Scraping Spotify is based but I also disagree with every point in their reasoning.

Over-focus on the highest possible quality. Since these are created by audiophiles with high end equipment and fans of a particular artist, they chase the highest possible file quality (e.g. lossless FLAC).

Yes, that's great for archival.

This inflates the file size and makes it hard to keep a full archive of all music that humanity has ever produced.

No, you can just transcode media. I believe private trackers incentivize creating torrents for both a lossless and a "decent" lossy version of an album too, for instance.

No authoritative list of torrents aiming to represent all music ever produced. An equivalent of our book torrent list (which aggregate torrents from LibGen, Sci-Hub, Z-Lib, and many more) does not exist for music.

Private trackers?
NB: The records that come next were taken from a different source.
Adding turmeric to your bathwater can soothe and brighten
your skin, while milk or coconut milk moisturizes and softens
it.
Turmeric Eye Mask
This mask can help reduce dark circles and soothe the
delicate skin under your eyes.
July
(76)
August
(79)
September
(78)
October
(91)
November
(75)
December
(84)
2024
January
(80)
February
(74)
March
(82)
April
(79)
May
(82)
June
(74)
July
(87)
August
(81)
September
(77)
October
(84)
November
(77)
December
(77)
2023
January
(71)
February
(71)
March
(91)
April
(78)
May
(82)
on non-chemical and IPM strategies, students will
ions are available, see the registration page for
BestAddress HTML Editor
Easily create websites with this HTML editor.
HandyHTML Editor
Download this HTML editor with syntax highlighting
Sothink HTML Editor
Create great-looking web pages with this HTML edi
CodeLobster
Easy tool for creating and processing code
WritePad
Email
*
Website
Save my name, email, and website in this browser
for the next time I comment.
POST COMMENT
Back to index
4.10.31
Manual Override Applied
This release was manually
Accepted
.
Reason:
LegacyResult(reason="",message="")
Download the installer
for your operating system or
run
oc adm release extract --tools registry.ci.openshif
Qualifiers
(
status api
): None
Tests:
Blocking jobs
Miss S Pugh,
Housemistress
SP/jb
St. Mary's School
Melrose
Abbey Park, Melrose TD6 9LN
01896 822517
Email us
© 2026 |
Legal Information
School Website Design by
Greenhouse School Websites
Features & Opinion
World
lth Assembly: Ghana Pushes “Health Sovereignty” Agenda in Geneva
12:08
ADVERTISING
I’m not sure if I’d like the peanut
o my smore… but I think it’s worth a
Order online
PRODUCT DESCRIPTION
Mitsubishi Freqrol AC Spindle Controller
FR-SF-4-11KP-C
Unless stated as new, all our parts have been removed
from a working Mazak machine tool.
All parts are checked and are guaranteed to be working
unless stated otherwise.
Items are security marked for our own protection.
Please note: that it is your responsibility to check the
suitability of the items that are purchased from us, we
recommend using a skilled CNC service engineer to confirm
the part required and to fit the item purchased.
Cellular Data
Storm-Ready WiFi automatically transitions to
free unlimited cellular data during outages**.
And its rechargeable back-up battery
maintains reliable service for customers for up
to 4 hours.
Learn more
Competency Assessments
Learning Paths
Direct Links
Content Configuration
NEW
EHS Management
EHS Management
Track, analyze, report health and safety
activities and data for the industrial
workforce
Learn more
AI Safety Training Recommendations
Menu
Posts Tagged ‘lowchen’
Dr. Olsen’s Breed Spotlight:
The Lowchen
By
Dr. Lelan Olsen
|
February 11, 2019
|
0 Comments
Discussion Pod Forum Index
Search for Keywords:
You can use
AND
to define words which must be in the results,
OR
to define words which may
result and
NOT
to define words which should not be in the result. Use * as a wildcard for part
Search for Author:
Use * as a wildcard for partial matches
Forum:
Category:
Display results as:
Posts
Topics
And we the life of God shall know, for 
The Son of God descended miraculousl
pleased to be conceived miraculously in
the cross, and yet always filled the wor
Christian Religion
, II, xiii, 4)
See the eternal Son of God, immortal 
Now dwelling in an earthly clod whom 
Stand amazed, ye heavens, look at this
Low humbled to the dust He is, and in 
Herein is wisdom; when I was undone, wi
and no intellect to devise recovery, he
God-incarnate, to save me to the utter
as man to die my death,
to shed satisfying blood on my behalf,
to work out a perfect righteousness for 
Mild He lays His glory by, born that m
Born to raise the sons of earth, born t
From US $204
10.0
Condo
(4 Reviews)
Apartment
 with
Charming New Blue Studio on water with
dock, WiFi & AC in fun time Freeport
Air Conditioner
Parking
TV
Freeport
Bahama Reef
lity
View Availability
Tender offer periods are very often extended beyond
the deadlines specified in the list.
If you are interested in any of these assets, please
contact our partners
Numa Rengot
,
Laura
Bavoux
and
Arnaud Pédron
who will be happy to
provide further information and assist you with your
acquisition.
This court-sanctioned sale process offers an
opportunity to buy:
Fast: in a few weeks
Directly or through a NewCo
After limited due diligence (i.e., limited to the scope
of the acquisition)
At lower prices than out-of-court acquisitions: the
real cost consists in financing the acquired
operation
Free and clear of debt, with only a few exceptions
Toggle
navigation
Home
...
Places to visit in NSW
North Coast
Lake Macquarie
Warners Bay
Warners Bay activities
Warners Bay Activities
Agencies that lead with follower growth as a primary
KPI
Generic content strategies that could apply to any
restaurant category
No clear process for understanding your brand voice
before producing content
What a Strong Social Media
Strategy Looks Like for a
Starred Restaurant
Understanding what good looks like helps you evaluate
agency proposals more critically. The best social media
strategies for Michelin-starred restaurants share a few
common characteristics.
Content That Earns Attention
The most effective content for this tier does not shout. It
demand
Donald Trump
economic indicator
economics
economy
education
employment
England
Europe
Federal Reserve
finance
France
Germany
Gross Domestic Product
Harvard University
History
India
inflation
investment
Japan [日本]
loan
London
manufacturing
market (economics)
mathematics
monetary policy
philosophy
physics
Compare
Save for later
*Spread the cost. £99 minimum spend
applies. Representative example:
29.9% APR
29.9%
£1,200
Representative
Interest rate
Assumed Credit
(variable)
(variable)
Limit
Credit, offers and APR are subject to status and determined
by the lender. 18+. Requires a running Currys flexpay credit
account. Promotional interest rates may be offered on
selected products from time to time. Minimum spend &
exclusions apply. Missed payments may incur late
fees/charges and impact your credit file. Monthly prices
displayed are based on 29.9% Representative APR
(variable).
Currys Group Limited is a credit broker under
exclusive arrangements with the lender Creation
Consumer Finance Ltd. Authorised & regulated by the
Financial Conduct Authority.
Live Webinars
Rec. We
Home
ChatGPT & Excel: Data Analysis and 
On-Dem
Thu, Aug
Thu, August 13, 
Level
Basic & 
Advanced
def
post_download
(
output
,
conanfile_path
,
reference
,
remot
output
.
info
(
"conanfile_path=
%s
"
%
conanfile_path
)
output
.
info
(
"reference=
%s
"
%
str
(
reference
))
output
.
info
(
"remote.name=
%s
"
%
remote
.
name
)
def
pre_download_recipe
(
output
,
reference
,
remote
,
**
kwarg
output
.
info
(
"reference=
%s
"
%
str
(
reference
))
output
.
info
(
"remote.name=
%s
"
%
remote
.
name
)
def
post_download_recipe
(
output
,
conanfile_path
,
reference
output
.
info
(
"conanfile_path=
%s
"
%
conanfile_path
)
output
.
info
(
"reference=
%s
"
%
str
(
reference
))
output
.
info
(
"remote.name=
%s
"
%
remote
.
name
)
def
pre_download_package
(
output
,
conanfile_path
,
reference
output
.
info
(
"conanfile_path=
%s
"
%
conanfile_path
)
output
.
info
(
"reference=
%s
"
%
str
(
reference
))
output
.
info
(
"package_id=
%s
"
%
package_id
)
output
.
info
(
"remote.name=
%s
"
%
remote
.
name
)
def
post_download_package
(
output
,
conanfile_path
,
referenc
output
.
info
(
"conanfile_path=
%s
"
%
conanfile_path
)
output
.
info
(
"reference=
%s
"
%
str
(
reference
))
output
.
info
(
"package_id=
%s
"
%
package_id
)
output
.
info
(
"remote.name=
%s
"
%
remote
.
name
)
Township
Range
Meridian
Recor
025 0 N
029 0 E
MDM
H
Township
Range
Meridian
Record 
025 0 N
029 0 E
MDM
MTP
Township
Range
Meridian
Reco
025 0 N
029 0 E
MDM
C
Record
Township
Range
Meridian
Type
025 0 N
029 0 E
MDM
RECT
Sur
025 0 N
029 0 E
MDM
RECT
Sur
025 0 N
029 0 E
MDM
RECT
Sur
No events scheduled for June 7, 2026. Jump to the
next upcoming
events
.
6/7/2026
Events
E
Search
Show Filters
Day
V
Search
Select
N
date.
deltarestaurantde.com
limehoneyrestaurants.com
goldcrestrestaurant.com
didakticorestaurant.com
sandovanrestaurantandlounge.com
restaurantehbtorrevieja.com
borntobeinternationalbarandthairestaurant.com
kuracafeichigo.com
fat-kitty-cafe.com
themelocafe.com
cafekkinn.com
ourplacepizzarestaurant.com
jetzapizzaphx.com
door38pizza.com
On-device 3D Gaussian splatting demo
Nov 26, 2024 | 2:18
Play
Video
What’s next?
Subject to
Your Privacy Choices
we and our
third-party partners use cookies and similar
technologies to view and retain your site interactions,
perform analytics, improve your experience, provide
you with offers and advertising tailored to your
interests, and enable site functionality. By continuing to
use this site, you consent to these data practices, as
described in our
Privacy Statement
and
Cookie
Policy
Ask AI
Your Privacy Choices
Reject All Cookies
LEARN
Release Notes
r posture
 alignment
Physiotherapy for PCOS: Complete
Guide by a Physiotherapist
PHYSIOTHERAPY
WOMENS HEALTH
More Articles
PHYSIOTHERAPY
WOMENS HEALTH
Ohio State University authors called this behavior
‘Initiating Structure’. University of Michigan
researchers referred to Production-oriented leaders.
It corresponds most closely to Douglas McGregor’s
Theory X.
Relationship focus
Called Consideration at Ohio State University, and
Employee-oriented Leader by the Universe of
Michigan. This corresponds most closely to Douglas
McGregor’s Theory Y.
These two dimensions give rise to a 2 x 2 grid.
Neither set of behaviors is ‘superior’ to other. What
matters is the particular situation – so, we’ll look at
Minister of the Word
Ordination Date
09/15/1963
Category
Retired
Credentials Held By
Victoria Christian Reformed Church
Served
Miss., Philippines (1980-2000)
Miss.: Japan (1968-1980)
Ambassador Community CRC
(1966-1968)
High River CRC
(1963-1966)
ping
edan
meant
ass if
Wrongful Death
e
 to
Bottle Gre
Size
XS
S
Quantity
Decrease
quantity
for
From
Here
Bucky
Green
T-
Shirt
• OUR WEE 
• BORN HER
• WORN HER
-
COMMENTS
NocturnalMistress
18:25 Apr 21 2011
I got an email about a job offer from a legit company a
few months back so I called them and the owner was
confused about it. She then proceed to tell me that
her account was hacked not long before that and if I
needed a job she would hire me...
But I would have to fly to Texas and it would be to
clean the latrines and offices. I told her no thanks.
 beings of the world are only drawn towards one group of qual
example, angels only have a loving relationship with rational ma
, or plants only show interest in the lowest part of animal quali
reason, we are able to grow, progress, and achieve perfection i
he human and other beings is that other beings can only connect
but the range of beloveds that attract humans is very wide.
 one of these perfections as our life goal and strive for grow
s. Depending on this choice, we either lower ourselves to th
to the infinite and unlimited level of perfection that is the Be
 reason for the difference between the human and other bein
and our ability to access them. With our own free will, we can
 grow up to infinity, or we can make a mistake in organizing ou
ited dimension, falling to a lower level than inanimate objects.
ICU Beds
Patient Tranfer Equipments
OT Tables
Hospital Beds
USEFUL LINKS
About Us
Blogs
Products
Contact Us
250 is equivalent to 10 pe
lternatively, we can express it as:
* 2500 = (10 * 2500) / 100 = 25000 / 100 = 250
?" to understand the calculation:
I do agree that they're not perfect for preservation: they're, well, private, some rules are ridiculously strict (why the hell do you insist people use their home IPs on a website dedicated to commiting felonies?) - on the other hand I heard the incentives for long-term seeding are good... but I doubt that's necessary [1, 2].

Still - I've (sadly) used Spotify enough to see the tail of badly tagged albums, missing tracks, etc. I would absolutely not call a Spotify scrape authoritative.

Over-focus on the most popular artists. There is a long tail of music which only gets preserved when a single person cares enough to share it.

...is also hilarious considering how many artists I know aren't on Spotify, with even pretty popular ones removing their music from the platform [1, 2, 3]. Just yesterday I've noticed half of the tracks from an EP I used to listen to a lot are missing.

I also don't really see the issue with the "only gets preserved when a single person cares enough to share it" part. That's how most pirate libraries function, and they're doing great. It can be spun as a positive - there's a lot of AI slop on Spotify nowadays, and the "someone has to care about it" step filters it out. Not that it's a high bar either. I've heard of people buying obscure records and ripping them just to get some buffer on a private tracker.

For popularity>0, we got close to all tracks on the platform. The quality is the original OGG Vorbis at 160kbit/s. [...] For popularity=0, we got files representing about half the number of listens (either original or a copy with the same ISRC). The audio is reencoded to OGG Opus at 75kbit/s

Jesus. So we're re-encoding from one lossy codec to another? That doesn't strike me as a great idea.


For now this is a torrents-only archive aimed at preservation, but if there is enough interest, we could add downloading of individual files to Anna’s Archive. Please let us know if you’d like this.

Please don't. The last thing we need is RIAA on your ass. Anna's Archive is absolutely amazing for for ebook piracy, but we already have much better alternatives available for music (that are just as easily accessible, but superior in both quality and available material).

This makes me think of the "free lending" blunder archive.org made around the lockdowns (IIRC). It put them in a lot of unnecessary legal trouble, threatening their other, IMO much more valuable, endeavors. Obviously the situation here is a bit different but I'm still uneasy about this whole thing.